Same old reason, greed...
The origins of the American Civil War lay in the complex issues of slavery, competing understandings of federalism, party politics, expansionism, sectionalism, economics, and modernization in the Antebellum Period. After the Mexican-American War, the issue of slavery in the new territories led to the Compromise of 1850. While the compromise averted an immediate political crisis, it did not permanently resolve the issue of the Slave power (the power of slaveholders to control the national government). Many Northerners, especially leaders of the new Republican Party, considered slavery a great national evil and believed that a small number of Southern owners of large plantations controlled the national government with the goal of spreading that evil. Southerners worried instead about the relative political decline of their region because the North was growing much faster in terms of population and industrial output.
The U.S. Constitution created a federal government with sufficient powers to both represent and unite the states, but did not supplant state governments. This federal arrangement, by which the central federal government exercises delegated power over some issues and the state governments exercise power over other issues, is one of the basic characteristics of the U.S. Constitution that checks governmental power. However, before the Civil war, it was flawed somewhat.
One major and continuous strain on the union, from roughly 1820 through the Civil War, was the issue of trade and tariffs. Heavily dependent upon trade, the almost entirely agricultural and export-oriented South imported most of its manufactured needs from Europe or obtained them from the North. The North, by contrast, had a growing domestic industrial economy that viewed foreign trade as competition.
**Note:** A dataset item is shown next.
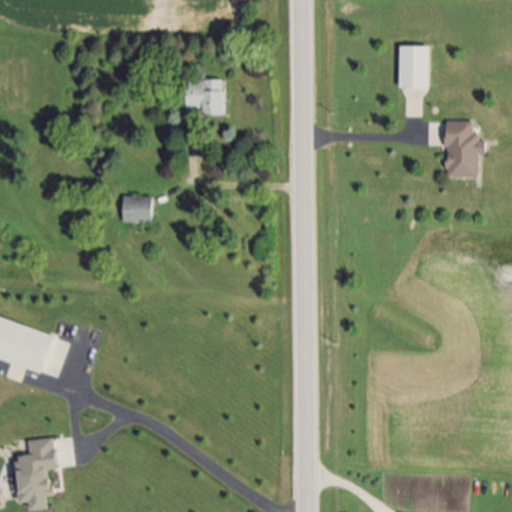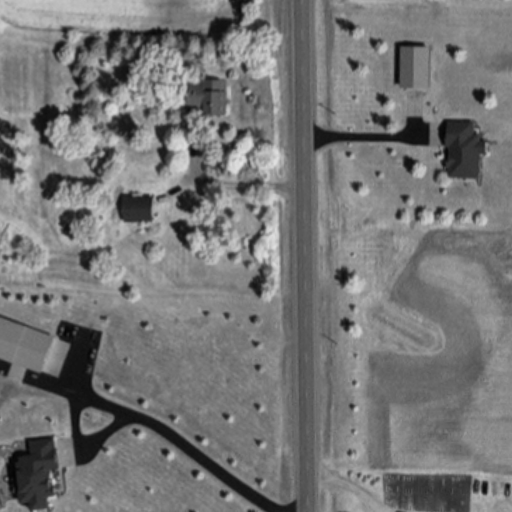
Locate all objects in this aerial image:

Trade barriers, especially protective tariffs, were viewed as harmful to the Southern economy, which depended on exports.
In 1828, the Congress passed protective tariffs to benefit trade in the northern states, but were detrimental to the South. Southerners vocally expressed their tariff opposition in documents such as the South Carolina Exposition and Protest in 1828, written in response to the "Tariff of Abominations". Exposition and Protest was the work of South Carolina senator John C. Calhoun, formerly an advocate of protective tariffs and internal improvements at federal expense.
South Carolina's Nullification Ordinance declared the tariff of 1828 and 1832 null and void within the state borders of South Carolina. It began the Nullification Crisis. Passed by a state convention on November 24, 1832, it led, on December 10, to President Andrew Jackson's proclamation against South Carolina, which sent a naval flotilla and a threat of sending government ground troops to enforce the tariffs.
It was this trade war, that fueled the division, and the final catylist was when another dispute over states' rights moved to the forefront. The issue of slavery polarized the union, with the principles espoused by Thomas Jefferson often being cited by both anti-slavery Northerners and secessionists on the debates that ultimately led to the American Civil War. Supporters of slavery often argued that one of the rights of the states was the protection of slave property wherever it went, a position endorsed by the Supreme Court in the 1857 Dred Scott decision. In contrast, opponents of slavery argued that the non-slave-states' rights were violated both by that decision and by the Fugitive Slave Law of 1850.